By Jane Parent
Learning to self-advocate is a key step in becoming an adult and an important life skill to teach your teenager. It means looking out for yourself, speaking up instead of letting others speak for you, and telling people what you need. No one is born with these skills, but everyone needs to learn them. Before teens launch from home, they should learn to start being their own advocates.
While you are still around to help, encourage your teen to practice speaking up—in doctor’s appointments, with waiters or salespeople—with full permission to screw it up. “Even if they err from time to time, just the trial will increase the degree of confidence, and the permission itself allows teens the space to experiment,” says John Duffy, a Chicago-based clinical psychologist and author of The Available Parent.
Here are some important qualities that self-advocacy instills in young adults:
Resilience. When you advocate for yourself, you “build a stronger sense of competence and automatically make yourself more resilient in tough situations,” Duffy says. A teen who does not know how to express emotional needs can be more subject to burnout, resentment, and unhappiness.
“Learning to understand your own needs, and to act to ensure they are met, gives you more of a sense of control over your circumstances,” Duffy adds.
Confidence. Speaking up builds self-confidence. Many teens lack the confidence and trust in their own voice to speak up, which can lead to social anxiety and a tendency to just go along with what others do. “When you speak up for yourself, you are less likely to go along with the pack for fear of social impact or people judging you negatively,” says Duffy. Self-advocacy can help teens recognize that they have the ability to impact their own circumstances.

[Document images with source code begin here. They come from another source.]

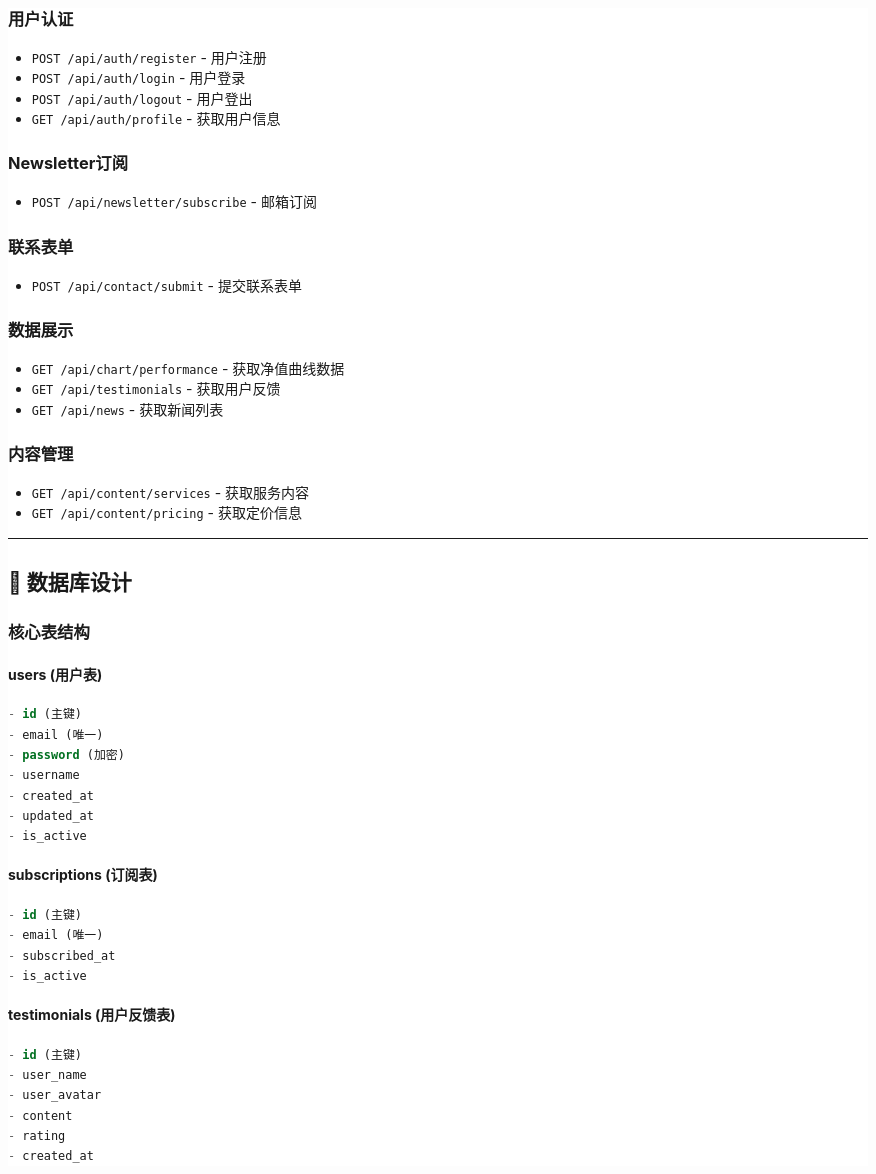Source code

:### 用户认证
- `POST /api/auth/register` - 用户注册
- `POST /api/auth/login` - 用户登录
- `POST /api/auth/logout` - 用户登出
- `GET /api/auth/profile` - 获取用户信息

### Newsletter订阅
- `POST /api/newsletter/subscribe` - 邮箱订阅

### 联系表单
- `POST /api/contact/submit` - 提交联系表单

### 数据展示
- `GET /api/chart/performance` - 获取净值曲线数据
- `GET /api/testimonials` - 获取用户反馈
- `GET /api/news` - 获取新闻列表

### 内容管理
- `GET /api/content/services` - 获取服务内容
- `GET /api/content/pricing` - 获取定价信息

---

## 💾 数据库设计

### 核心表结构

#### users (用户表)
```sql
- id (主键)
- email (唯一)
- password (加密)
- username
- created_at
- updated_at
- is_active
```

#### subscriptions (订阅表)
```sql
- id (主键)
- email (唯一)
- subscribed_at
- is_active
```

#### testimonials (用户反馈表)
```sql
- id (主键)
- user_name
- user_avatar
- content
- rating
- created_at
```
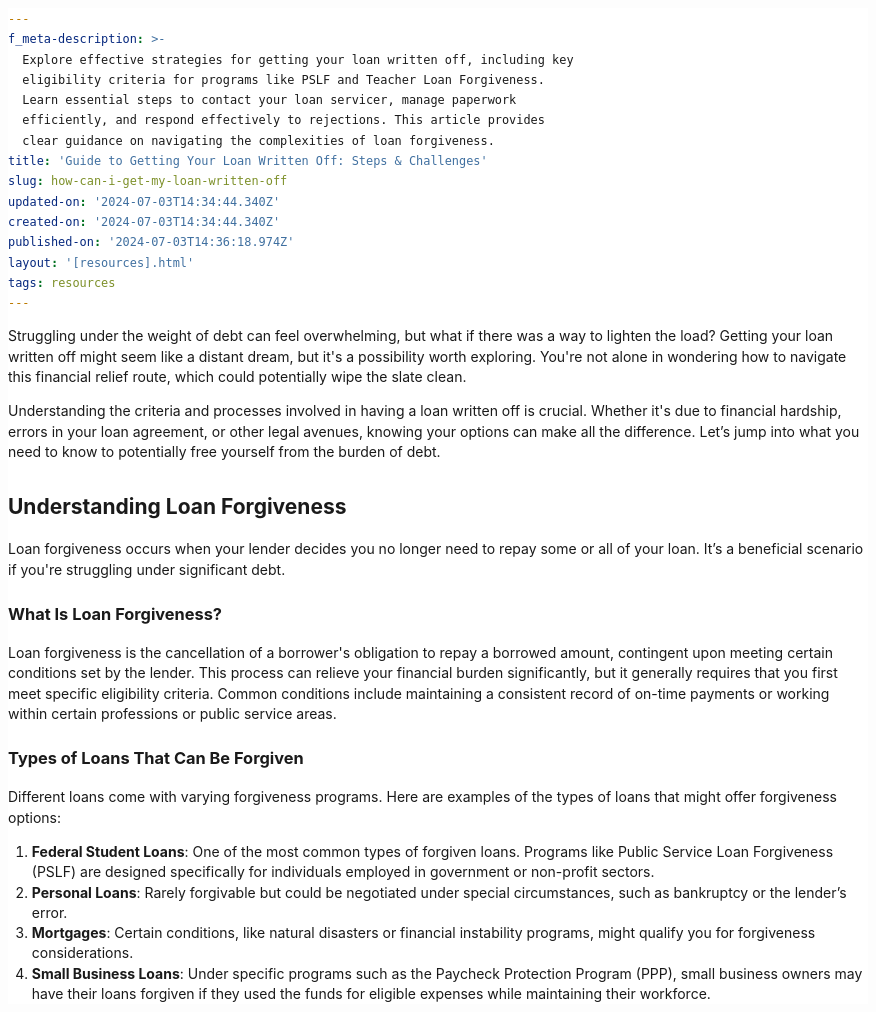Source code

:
 ```yaml
---
f_meta-description: >-
  Explore effective strategies for getting your loan written off, including key
  eligibility criteria for programs like PSLF and Teacher Loan Forgiveness.
  Learn essential steps to contact your loan servicer, manage paperwork
  efficiently, and respond effectively to rejections. This article provides
  clear guidance on navigating the complexities of loan forgiveness.
title: 'Guide to Getting Your Loan Written Off: Steps & Challenges'
slug: how-can-i-get-my-loan-written-off
updated-on: '2024-07-03T14:34:44.340Z'
created-on: '2024-07-03T14:34:44.340Z'
published-on: '2024-07-03T14:36:18.974Z'
layout: '[resources].html'
tags: resources
---
```


Struggling under the weight of debt can feel overwhelming, but what if there was a way to lighten the load? Getting your loan written off might seem like a distant dream, but it's a possibility worth exploring. You're not alone in wondering how to navigate this financial relief route, which could potentially wipe the slate clean.

Understanding the criteria and processes involved in having a loan written off is crucial. Whether it's due to financial hardship, errors in your loan agreement, or other legal avenues, knowing your options can make all the difference. Let’s jump into what you need to know to potentially free yourself from the burden of debt.

Understanding Loan Forgiveness
------------------------------

Loan forgiveness occurs when your lender decides you no longer need to repay some or all of your loan. It’s a beneficial scenario if you're struggling under significant debt.

### What Is Loan Forgiveness?

Loan forgiveness is the cancellation of a borrower's obligation to repay a borrowed amount, contingent upon meeting certain conditions set by the lender. This process can relieve your financial burden significantly, but it generally requires that you first meet specific eligibility criteria. Common conditions include maintaining a consistent record of on-time payments or working within certain professions or public service areas.

### Types of Loans That Can Be Forgiven

Different loans come with varying forgiveness programs. Here are examples of the types of loans that might offer forgiveness options:

1.  **Federal Student Loans**: One of the most common types of forgiven loans. Programs like Public Service Loan Forgiveness (PSLF) are designed specifically for individuals employed in government or non-profit sectors.
2.  **Personal Loans**: Rarely forgivable but could be negotiated under special circumstances, such as bankruptcy or the lender’s error.
3.  **Mortgages**: Certain conditions, like natural disasters or financial instability programs, might qualify you for forgiveness considerations.
4.  **Small Business Loans**: Under specific programs such as the Paycheck Protection Program (PPP), small business owners may have their loans forgiven if they used the funds for eligible expenses while maintaining their workforce.
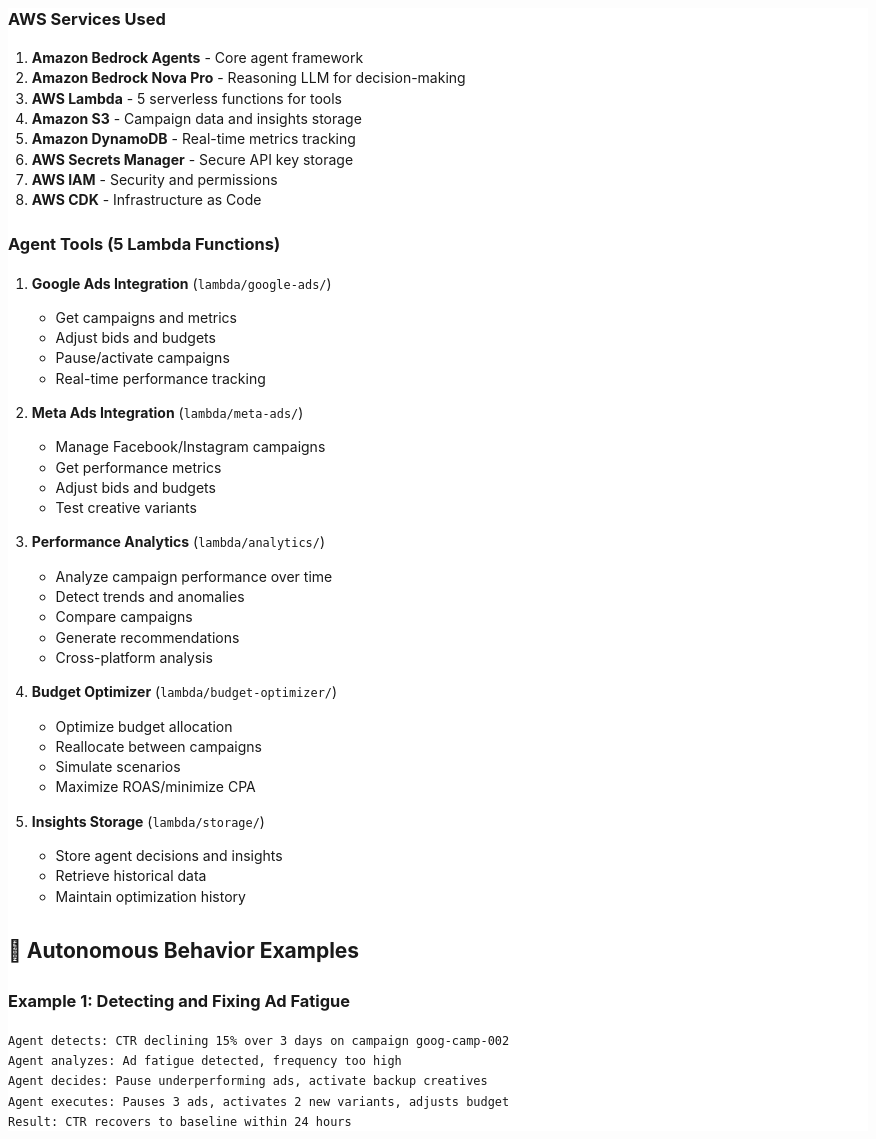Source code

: ### AWS Services Used

1. **Amazon Bedrock Agents** - Core agent framework
2. **Amazon Bedrock Nova Pro** - Reasoning LLM for decision-making
3. **AWS Lambda** - 5 serverless functions for tools
4. **Amazon S3** - Campaign data and insights storage
5. **Amazon DynamoDB** - Real-time metrics tracking
6. **AWS Secrets Manager** - Secure API key storage
7. **AWS IAM** - Security and permissions
8. **AWS CDK** - Infrastructure as Code

### Agent Tools (5 Lambda Functions)

1. **Google Ads Integration** (`lambda/google-ads/`)
   - Get campaigns and metrics
   - Adjust bids and budgets
   - Pause/activate campaigns
   - Real-time performance tracking

2. **Meta Ads Integration** (`lambda/meta-ads/`)
   - Manage Facebook/Instagram campaigns
   - Get performance metrics
   - Adjust bids and budgets
   - Test creative variants

3. **Performance Analytics** (`lambda/analytics/`)
   - Analyze campaign performance over time
   - Detect trends and anomalies
   - Compare campaigns
   - Generate recommendations
   - Cross-platform analysis

4. **Budget Optimizer** (`lambda/budget-optimizer/`)
   - Optimize budget allocation
   - Reallocate between campaigns
   - Simulate scenarios
   - Maximize ROAS/minimize CPA

5. **Insights Storage** (`lambda/storage/`)
   - Store agent decisions and insights
   - Retrieve historical data
   - Maintain optimization history

## 🤖 Autonomous Behavior Examples

### Example 1: Detecting and Fixing Ad Fatigue
```
Agent detects: CTR declining 15% over 3 days on campaign goog-camp-002
Agent analyzes: Ad fatigue detected, frequency too high
Agent decides: Pause underperforming ads, activate backup creatives
Agent executes: Pauses 3 ads, activates 2 new variants, adjusts budget
Result: CTR recovers to baseline within 24 hours
```
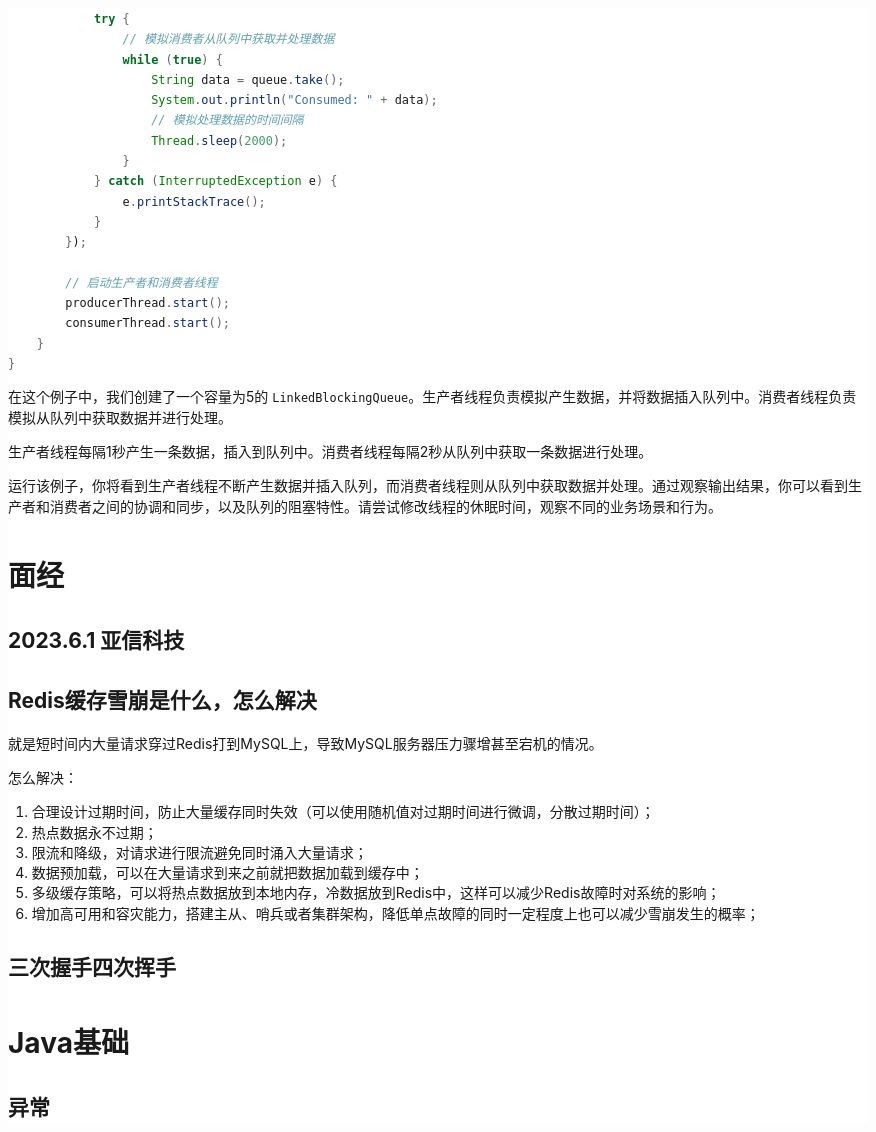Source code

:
 ```java
            try {
                // 模拟消费者从队列中获取并处理数据
                while (true) {
                    String data = queue.take();
                    System.out.println("Consumed: " + data);
                    // 模拟处理数据的时间间隔
                    Thread.sleep(2000);
                }
            } catch (InterruptedException e) {
                e.printStackTrace();
            }
        });

        // 启动生产者和消费者线程
        producerThread.start();
        consumerThread.start();
    }
}
```

在这个例子中，我们创建了一个容量为5的 `LinkedBlockingQueue`。生产者线程负责模拟产生数据，并将数据插入队列中。消费者线程负责模拟从队列中获取数据并进行处理。

生产者线程每隔1秒产生一条数据，插入到队列中。消费者线程每隔2秒从队列中获取一条数据进行处理。

运行该例子，你将看到生产者线程不断产生数据并插入队列，而消费者线程则从队列中获取数据并处理。通过观察输出结果，你可以看到生产者和消费者之间的协调和同步，以及队列的阻塞特性。请尝试修改线程的休眠时间，观察不同的业务场景和行为。

# 面经

## 2023.6.1 亚信科技

## Redis缓存雪崩是什么，怎么解决

就是短时间内大量请求穿过Redis打到MySQL上，导致MySQL服务器压力骤增甚至宕机的情况。

怎么解决：

1. 合理设计过期时间，防止大量缓存同时失效（可以使用随机值对过期时间进行微调，分散过期时间）；
2. 热点数据永不过期；
3. 限流和降级，对请求进行限流避免同时涌入大量请求；
4. 数据预加载，可以在大量请求到来之前就把数据加载到缓存中；
5. 多级缓存策略，可以将热点数据放到本地内存，冷数据放到Redis中，这样可以减少Redis故障时对系统的影响；
6. 增加高可用和容灾能力，搭建主从、哨兵或者集群架构，降低单点故障的同时一定程度上也可以减少雪崩发生的概率；

## 三次握手四次挥手

# Java基础

## 异常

Decision-Making. Many parents have a tendency to over-parent, which is not only a disempowering technique, but also one that suggests “little confidence in our children’s decision-making ability,” says Duffy. Parents should encourage teens to make some decisions themselves, so they can learn how to make good choices, set goals, and self-advocate. Be available for help in decision-making, “but show that you trust in their ability to do so themselves.”